> [ACTIVITY] Each line that contains "Yhteensopiva" needs to be copied from the listing.

> [RECORDS FOR THIS TASK]
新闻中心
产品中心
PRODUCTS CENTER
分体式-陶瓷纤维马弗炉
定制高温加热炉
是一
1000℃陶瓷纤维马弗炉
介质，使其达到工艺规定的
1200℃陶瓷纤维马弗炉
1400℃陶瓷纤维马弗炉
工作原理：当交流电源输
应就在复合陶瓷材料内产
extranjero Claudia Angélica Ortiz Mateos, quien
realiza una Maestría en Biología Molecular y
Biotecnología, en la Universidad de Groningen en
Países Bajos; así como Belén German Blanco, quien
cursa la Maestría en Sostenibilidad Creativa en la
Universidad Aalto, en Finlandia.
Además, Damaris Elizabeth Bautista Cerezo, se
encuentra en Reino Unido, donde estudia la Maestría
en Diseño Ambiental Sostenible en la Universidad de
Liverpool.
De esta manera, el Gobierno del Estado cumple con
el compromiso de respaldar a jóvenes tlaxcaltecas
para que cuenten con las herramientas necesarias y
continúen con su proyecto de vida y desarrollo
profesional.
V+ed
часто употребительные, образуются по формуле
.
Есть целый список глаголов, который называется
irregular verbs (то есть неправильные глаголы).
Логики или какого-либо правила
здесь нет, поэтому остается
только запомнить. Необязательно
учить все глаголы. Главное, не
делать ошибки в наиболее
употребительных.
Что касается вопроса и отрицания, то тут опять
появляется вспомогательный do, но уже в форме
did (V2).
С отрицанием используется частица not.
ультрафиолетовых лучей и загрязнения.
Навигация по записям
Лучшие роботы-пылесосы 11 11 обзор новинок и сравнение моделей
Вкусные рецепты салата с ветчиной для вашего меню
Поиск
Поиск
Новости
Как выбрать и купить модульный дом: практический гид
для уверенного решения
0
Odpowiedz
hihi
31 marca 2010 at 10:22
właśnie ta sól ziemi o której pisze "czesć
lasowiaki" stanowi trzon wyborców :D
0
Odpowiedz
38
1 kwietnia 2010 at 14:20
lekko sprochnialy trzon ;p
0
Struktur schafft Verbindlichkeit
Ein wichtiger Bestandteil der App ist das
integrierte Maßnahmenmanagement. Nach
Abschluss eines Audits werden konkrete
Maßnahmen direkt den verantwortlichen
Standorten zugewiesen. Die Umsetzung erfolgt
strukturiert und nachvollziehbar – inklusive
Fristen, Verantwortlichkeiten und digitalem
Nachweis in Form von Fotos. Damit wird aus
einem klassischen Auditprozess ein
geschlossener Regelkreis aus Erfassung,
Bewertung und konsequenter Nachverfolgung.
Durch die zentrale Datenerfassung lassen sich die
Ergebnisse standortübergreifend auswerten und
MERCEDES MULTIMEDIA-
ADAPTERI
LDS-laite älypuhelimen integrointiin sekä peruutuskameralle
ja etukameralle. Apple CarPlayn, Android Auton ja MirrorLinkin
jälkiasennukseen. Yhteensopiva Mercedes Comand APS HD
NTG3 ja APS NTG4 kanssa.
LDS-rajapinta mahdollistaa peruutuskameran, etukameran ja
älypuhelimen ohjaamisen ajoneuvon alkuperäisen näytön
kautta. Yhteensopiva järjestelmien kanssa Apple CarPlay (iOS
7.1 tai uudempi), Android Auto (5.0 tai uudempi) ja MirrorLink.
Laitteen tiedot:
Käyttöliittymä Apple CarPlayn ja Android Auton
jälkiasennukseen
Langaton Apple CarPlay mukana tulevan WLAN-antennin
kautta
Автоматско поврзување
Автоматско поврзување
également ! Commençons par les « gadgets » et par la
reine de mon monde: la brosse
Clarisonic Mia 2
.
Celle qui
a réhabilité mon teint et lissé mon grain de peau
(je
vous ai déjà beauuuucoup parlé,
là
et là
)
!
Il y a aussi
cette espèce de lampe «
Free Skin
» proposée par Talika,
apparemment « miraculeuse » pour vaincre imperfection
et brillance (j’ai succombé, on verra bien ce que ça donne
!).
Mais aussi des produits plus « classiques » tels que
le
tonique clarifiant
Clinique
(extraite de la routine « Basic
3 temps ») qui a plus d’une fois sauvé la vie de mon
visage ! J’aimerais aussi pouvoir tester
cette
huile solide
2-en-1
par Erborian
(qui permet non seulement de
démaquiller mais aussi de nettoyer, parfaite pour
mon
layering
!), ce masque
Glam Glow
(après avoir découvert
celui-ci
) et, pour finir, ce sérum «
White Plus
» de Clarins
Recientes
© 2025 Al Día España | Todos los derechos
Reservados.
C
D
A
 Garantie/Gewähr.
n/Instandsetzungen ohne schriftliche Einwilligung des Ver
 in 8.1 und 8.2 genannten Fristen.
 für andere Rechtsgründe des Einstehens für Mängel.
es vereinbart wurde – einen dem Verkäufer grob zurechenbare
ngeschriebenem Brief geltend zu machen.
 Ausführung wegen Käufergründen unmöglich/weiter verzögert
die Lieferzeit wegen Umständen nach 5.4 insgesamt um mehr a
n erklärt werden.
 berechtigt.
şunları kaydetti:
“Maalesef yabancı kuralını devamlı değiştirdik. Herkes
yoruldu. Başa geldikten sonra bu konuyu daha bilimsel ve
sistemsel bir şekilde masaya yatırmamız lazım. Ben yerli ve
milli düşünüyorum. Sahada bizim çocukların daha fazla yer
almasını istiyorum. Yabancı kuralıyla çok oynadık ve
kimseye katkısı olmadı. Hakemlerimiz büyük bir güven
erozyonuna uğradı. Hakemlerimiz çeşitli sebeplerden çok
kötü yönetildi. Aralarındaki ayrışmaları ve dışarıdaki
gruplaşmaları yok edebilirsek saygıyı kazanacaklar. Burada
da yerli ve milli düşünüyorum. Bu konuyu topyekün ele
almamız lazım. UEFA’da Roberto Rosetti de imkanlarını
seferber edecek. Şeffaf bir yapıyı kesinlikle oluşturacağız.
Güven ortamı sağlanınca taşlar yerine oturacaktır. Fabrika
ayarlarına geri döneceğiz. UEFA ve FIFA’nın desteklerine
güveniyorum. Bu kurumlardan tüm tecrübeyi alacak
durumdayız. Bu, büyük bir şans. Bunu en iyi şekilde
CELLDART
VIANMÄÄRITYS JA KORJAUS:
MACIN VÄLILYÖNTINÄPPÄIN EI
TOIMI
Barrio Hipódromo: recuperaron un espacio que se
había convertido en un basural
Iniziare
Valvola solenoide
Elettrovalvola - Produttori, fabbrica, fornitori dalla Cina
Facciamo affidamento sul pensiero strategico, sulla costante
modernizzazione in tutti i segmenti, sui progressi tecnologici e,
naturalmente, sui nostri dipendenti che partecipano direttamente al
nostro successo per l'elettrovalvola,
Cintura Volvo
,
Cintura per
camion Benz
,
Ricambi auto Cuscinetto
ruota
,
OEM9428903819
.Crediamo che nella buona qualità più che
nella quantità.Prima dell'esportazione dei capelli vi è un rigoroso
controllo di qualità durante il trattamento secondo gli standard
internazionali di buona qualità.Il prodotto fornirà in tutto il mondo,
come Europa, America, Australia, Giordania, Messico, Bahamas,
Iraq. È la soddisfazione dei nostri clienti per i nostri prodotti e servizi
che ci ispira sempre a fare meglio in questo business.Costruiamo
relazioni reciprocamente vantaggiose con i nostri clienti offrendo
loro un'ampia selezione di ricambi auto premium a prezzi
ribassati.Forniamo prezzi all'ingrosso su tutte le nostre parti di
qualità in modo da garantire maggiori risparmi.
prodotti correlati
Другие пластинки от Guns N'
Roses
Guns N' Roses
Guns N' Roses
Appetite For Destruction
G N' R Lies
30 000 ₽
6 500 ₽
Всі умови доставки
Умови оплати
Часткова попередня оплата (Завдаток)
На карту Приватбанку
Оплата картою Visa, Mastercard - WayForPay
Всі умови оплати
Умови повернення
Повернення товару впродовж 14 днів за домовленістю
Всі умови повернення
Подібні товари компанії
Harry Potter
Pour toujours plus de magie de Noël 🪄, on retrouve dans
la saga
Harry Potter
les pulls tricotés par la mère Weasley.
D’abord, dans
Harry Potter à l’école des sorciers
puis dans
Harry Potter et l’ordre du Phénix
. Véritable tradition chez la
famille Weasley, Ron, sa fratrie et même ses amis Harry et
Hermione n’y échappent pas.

> [SOLUTION FOR THIS TASK]
jälkiasennukseen. Yhteensopiva Mercedes Comand APS HD
kautta. Yhteensopiva järjestelmien kanssa Apple CarPlay (iOS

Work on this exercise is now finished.